[SOURCE DATA]
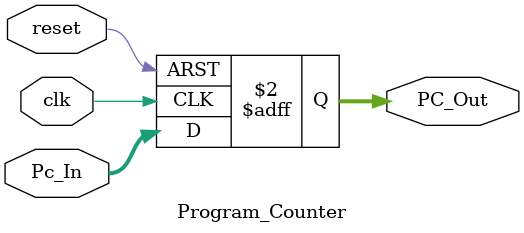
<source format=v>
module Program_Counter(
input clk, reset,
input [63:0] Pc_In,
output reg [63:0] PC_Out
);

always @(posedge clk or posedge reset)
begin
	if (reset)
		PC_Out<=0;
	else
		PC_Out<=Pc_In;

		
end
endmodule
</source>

[TASK] Collect the complete line wherever the string "reset" appears in the records.

[REPLY]
input clk, reset,
always @(posedge clk or posedge reset)
	if (reset)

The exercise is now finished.